LISTED ENTRIES:
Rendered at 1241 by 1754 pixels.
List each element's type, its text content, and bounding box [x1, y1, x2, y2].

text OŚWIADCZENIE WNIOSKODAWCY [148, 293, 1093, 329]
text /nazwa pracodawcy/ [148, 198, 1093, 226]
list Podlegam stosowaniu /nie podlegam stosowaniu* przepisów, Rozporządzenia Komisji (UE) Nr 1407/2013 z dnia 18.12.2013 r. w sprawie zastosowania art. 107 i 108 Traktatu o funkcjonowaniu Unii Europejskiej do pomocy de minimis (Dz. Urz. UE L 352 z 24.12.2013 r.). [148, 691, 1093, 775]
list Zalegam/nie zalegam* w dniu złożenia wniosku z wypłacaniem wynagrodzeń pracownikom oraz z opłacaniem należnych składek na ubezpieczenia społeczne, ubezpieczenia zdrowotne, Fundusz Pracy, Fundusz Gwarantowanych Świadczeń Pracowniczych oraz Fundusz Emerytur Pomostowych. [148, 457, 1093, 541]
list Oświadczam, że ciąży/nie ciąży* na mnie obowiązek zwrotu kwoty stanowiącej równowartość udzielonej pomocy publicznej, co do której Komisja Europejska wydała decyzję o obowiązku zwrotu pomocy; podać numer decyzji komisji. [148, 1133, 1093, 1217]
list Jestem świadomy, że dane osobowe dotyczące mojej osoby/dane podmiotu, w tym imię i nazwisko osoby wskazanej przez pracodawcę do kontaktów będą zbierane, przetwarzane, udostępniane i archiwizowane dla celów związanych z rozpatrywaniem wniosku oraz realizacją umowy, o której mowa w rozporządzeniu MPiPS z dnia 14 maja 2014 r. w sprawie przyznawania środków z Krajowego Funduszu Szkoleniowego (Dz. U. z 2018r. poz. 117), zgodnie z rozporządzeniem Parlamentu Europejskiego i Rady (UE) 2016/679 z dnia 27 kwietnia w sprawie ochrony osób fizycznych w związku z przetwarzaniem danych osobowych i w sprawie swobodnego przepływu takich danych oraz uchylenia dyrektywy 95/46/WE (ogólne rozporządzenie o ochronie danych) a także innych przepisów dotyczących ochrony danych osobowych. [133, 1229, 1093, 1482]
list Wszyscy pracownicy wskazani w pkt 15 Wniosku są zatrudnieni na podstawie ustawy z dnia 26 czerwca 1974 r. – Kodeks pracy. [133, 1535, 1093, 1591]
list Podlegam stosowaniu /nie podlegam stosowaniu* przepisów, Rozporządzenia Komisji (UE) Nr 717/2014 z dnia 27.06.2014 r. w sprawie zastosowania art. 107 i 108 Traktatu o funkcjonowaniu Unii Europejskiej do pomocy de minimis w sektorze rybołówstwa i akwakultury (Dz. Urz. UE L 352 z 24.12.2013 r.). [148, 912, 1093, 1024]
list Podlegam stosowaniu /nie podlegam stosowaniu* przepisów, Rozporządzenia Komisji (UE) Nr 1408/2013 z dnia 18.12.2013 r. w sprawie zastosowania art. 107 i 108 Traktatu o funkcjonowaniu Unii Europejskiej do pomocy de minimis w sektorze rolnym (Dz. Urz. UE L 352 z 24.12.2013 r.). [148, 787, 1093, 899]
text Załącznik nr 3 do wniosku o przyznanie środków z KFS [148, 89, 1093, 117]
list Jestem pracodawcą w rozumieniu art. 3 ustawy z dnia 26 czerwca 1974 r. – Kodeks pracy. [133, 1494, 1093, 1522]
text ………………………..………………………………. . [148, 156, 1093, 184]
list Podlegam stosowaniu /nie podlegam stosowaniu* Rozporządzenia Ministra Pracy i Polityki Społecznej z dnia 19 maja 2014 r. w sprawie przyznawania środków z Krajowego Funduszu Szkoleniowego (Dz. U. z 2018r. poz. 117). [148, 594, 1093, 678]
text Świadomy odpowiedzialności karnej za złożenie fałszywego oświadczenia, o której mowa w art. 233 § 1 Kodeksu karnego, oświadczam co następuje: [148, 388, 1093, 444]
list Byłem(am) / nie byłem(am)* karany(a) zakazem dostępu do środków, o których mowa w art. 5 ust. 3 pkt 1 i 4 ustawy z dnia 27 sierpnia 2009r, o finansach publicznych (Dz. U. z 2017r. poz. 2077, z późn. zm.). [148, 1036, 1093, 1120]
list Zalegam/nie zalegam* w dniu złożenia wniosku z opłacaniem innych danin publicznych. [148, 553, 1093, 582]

TO DO:
Reproduce the listing in full. Change nothing.

FINISHED TASK:
Rendered at 1241 by 1754 pixels.
List each element's type, its text content, and bounding box [x1, y1, x2, y2].

text OŚWIADCZENIE WNIOSKODAWCY [148, 293, 1093, 329]
text /nazwa pracodawcy/ [148, 198, 1093, 226]
list Podlegam stosowaniu /nie podlegam stosowaniu* przepisów, Rozporządzenia Komisji (UE) Nr 1407/2013 z dnia 18.12.2013 r. w sprawie zastosowania art. 107 i 108 Traktatu o funkcjonowaniu Unii Europejskiej do pomocy de minimis (Dz. Urz. UE L 352 z 24.12.2013 r.). [148, 691, 1093, 775]
list Zalegam/nie zalegam* w dniu złożenia wniosku z wypłacaniem wynagrodzeń pracownikom oraz z opłacaniem należnych składek na ubezpieczenia społeczne, ubezpieczenia zdrowotne, Fundusz Pracy, Fundusz Gwarantowanych Świadczeń Pracowniczych oraz Fundusz Emerytur Pomostowych. [148, 457, 1093, 541]
list Oświadczam, że ciąży/nie ciąży* na mnie obowiązek zwrotu kwoty stanowiącej równowartość udzielonej pomocy publicznej, co do której Komisja Europejska wydała decyzję o obowiązku zwrotu pomocy; podać numer decyzji komisji. [148, 1133, 1093, 1217]
list Jestem świadomy, że dane osobowe dotyczące mojej osoby/dane podmiotu, w tym imię i nazwisko osoby wskazanej przez pracodawcę do kontaktów będą zbierane, przetwarzane, udostępniane i archiwizowane dla celów związanych z rozpatrywaniem wniosku oraz realizacją umowy, o której mowa w rozporządzeniu MPiPS z dnia 14 maja 2014 r. w sprawie przyznawania środków z Krajowego Funduszu Szkoleniowego (Dz. U. z 2018r. poz. 117), zgodnie z rozporządzeniem Parlamentu Europejskiego i Rady (UE) 2016/679 z dnia 27 kwietnia w sprawie ochrony osób fizycznych w związku z przetwarzaniem danych osobowych i w sprawie swobodnego przepływu takich danych oraz uchylenia dyrektywy 95/46/WE (ogólne rozporządzenie o ochronie danych) a także innych przepisów dotyczących ochrony danych osobowych. [133, 1229, 1093, 1482]
list Wszyscy pracownicy wskazani w pkt 15 Wniosku są zatrudnieni na podstawie ustawy z dnia 26 czerwca 1974 r. – Kodeks pracy. [133, 1535, 1093, 1591]
list Podlegam stosowaniu /nie podlegam stosowaniu* przepisów, Rozporządzenia Komisji (UE) Nr 717/2014 z dnia 27.06.2014 r. w sprawie zastosowania art. 107 i 108 Traktatu o funkcjonowaniu Unii Europejskiej do pomocy de minimis w sektorze rybołówstwa i akwakultury (Dz. Urz. UE L 352 z 24.12.2013 r.). [148, 912, 1093, 1024]
list Podlegam stosowaniu /nie podlegam stosowaniu* przepisów, Rozporządzenia Komisji (UE) Nr 1408/2013 z dnia 18.12.2013 r. w sprawie zastosowania art. 107 i 108 Traktatu o funkcjonowaniu Unii Europejskiej do pomocy de minimis w sektorze rolnym (Dz. Urz. UE L 352 z 24.12.2013 r.). [148, 787, 1093, 899]
text Załącznik nr 3 do wniosku o przyznanie środków z KFS [148, 89, 1093, 117]
list Jestem pracodawcą w rozumieniu art. 3 ustawy z dnia 26 czerwca 1974 r. – Kodeks pracy. [133, 1494, 1093, 1522]
text ………………………..………………………………. . [148, 156, 1093, 184]
list Podlegam stosowaniu /nie podlegam stosowaniu* Rozporządzenia Ministra Pracy i Polityki Społecznej z dnia 19 maja 2014 r. w sprawie przyznawania środków z Krajowego Funduszu Szkoleniowego (Dz. U. z 2018r. poz. 117). [148, 594, 1093, 678]
text Świadomy odpowiedzialności karnej za złożenie fałszywego oświadczenia, o której mowa w art. 233 § 1 Kodeksu karnego, oświadczam co następuje: [148, 388, 1093, 444]
list Byłem(am) / nie byłem(am)* karany(a) zakazem dostępu do środków, o których mowa w art. 5 ust. 3 pkt 1 i 4 ustawy z dnia 27 sierpnia 2009r, o finansach publicznych (Dz. U. z 2017r. poz. 2077, z późn. zm.). [148, 1036, 1093, 1120]
list Zalegam/nie zalegam* w dniu złożenia wniosku z opłacaniem innych danin publicznych. [148, 553, 1093, 582]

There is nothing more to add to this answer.